▶ **Task instructions**: From the listing below, copy each line that holds "hand".

▶ **Extracted entries**:
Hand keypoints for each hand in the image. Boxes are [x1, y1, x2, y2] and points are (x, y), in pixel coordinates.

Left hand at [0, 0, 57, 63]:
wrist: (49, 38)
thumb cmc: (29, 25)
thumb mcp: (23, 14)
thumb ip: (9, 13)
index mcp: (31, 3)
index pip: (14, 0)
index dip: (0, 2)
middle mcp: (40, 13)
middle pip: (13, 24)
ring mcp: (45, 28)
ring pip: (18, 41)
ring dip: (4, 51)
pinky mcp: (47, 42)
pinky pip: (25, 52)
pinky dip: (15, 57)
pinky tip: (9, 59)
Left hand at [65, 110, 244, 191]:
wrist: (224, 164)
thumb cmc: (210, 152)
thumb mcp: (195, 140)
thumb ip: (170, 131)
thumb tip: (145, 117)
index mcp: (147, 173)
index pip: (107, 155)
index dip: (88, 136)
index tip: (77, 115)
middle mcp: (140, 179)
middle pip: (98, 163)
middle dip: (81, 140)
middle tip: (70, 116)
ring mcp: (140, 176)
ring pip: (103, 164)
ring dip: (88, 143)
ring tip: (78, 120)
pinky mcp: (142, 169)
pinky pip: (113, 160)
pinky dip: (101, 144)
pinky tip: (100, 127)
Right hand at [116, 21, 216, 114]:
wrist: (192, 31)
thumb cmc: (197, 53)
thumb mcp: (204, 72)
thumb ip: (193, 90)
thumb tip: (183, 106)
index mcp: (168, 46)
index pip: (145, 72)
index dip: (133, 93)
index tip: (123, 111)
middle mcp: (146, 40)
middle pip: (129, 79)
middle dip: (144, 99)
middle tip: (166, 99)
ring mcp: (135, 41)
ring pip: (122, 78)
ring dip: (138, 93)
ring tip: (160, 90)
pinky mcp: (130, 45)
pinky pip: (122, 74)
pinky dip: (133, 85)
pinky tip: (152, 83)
---
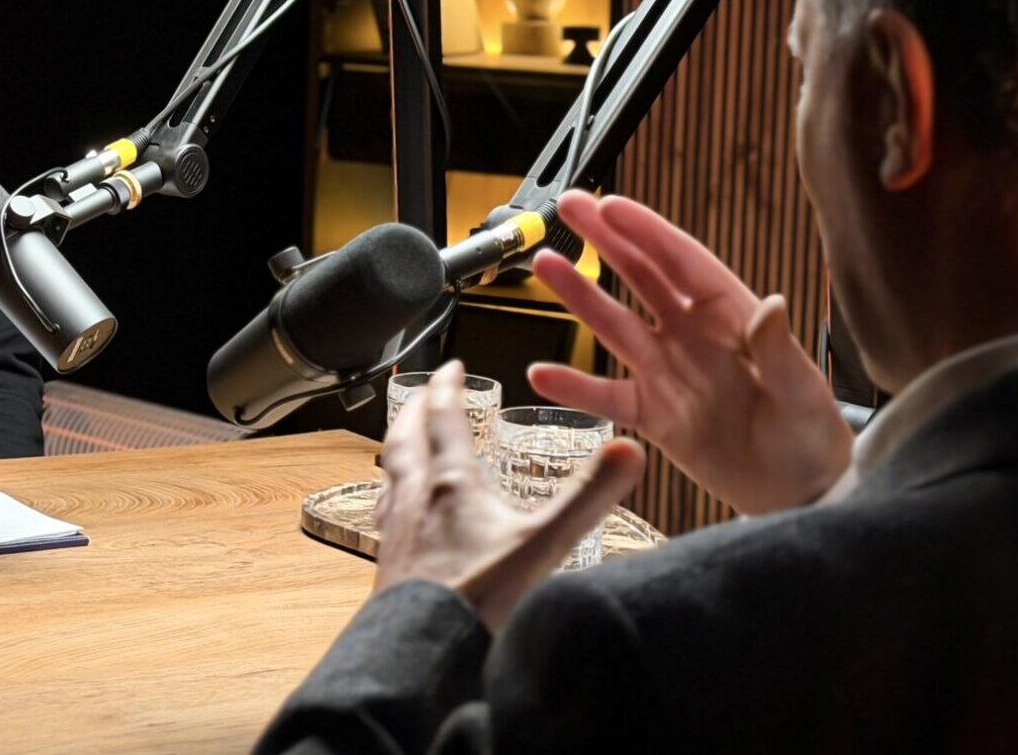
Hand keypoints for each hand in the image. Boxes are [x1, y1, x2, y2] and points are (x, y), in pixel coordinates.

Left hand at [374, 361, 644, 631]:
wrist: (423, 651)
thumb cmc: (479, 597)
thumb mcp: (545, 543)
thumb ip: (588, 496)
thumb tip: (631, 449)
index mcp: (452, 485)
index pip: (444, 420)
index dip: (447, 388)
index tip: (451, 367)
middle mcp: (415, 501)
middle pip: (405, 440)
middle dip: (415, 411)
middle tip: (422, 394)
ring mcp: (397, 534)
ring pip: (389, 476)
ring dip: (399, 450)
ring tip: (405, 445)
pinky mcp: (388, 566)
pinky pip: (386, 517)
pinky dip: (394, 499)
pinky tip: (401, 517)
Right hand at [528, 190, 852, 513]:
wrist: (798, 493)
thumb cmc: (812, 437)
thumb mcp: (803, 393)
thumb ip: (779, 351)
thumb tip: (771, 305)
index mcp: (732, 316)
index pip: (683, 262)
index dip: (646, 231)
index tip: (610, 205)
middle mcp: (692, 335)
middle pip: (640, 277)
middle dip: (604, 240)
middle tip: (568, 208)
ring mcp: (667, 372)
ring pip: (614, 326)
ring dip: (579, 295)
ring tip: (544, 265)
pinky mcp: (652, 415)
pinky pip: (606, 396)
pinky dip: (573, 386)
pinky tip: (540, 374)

▶ **Result of this task**:
Hand keypoints for each hand in the image. Boxes are [x1, y1, x2, y2] and points are (x, y), in pixel coordinates.
Left hand at [0, 0, 57, 63]:
Left hand at [65, 110, 244, 191]:
Right hand at [116, 21, 216, 114]:
Hand keypoints for each hand in the image. Boxes are [x1, y1, x2, y2] and points are (x, y), in pixel coordinates.
Left hand at [374, 361, 644, 631]:
Right hand at [528, 190, 852, 513]:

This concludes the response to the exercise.